A few years later we moved back to Utah I became a little more myself mentally but my body…HA! Not so much. I then had to make a choice to learn now not only how to cook but to cook healthy and learn how the food I was eating was affecting my body.  I learned that my family and I definitely ate good but I mean good as in heavily creamed pastas, cheesecakes, breads and burgers. Come to find out just because you make it from scratch doesn't mean it's healthy. I also did not need to be replacing every cigarette I use to smoke with an Oreo... I was just swapping one evil for another.

Now here I am well in to my 30’s and I have reached a new food journey, which is learning to use food for health, and performance.  Digging deeper into what foods are really made of and how I can use there nutrients to my advantage. I am discovering new ways to cook and bake.  I love being in the kitchen as I always have only now I am in the kitchen to fuel my body not feed my depression.
I will always continue to explore all types of food and cooking healthy and on occasion not so healthy ;)
I feel lucky to have had such a food journey as it has taught me so much about the effects of food in our lives…Mentally, Emotionally, and sometimes even Spiritually.

What does your food journey look like?

Do you eat the way your family ate growing up or have you changed your eating habits?

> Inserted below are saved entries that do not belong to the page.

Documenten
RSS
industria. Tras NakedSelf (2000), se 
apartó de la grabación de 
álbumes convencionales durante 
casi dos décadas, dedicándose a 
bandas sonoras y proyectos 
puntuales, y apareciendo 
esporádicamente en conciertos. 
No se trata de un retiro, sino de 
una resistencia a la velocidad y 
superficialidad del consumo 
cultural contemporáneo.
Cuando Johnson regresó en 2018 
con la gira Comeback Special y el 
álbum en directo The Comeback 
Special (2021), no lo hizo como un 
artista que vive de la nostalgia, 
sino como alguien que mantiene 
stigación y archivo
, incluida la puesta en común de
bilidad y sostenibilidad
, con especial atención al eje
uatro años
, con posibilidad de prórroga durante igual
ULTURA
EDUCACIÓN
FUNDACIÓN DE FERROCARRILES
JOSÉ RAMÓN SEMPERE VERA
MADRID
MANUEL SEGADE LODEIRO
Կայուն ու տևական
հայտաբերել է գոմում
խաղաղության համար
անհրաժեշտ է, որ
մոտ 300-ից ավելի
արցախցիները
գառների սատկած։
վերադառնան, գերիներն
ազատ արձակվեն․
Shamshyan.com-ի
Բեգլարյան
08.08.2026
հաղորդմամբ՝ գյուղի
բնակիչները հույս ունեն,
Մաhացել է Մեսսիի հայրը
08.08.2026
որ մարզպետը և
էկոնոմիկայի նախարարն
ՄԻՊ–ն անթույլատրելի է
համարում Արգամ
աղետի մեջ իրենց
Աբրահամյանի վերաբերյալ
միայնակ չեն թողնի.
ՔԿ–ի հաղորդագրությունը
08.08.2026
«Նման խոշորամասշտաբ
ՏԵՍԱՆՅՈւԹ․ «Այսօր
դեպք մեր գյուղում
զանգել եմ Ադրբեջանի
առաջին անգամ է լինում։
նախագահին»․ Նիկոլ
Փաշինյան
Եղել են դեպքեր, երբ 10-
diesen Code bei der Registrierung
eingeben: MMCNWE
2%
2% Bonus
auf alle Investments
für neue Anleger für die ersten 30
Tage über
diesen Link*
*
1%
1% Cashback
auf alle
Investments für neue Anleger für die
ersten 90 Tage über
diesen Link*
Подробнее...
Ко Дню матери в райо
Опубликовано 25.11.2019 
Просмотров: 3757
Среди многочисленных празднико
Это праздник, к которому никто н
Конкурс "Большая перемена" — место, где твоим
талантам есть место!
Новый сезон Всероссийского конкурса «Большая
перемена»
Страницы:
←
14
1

Do you eat to live or do you live to eat?
Do you eat for pleasure, comfort?
Do you turn to food when you are sad, depressed, hurt, lonely?
To socialize?
As a reward?
Do you eat because you’re bored?

I encourage you to take some time write it down and you may get some perspective on where your bad or good eating habits stem from. It may help you to understand why you make the choices you do and how you could maybe tweak them to feel better, loose weight or improve the performance in your workouts.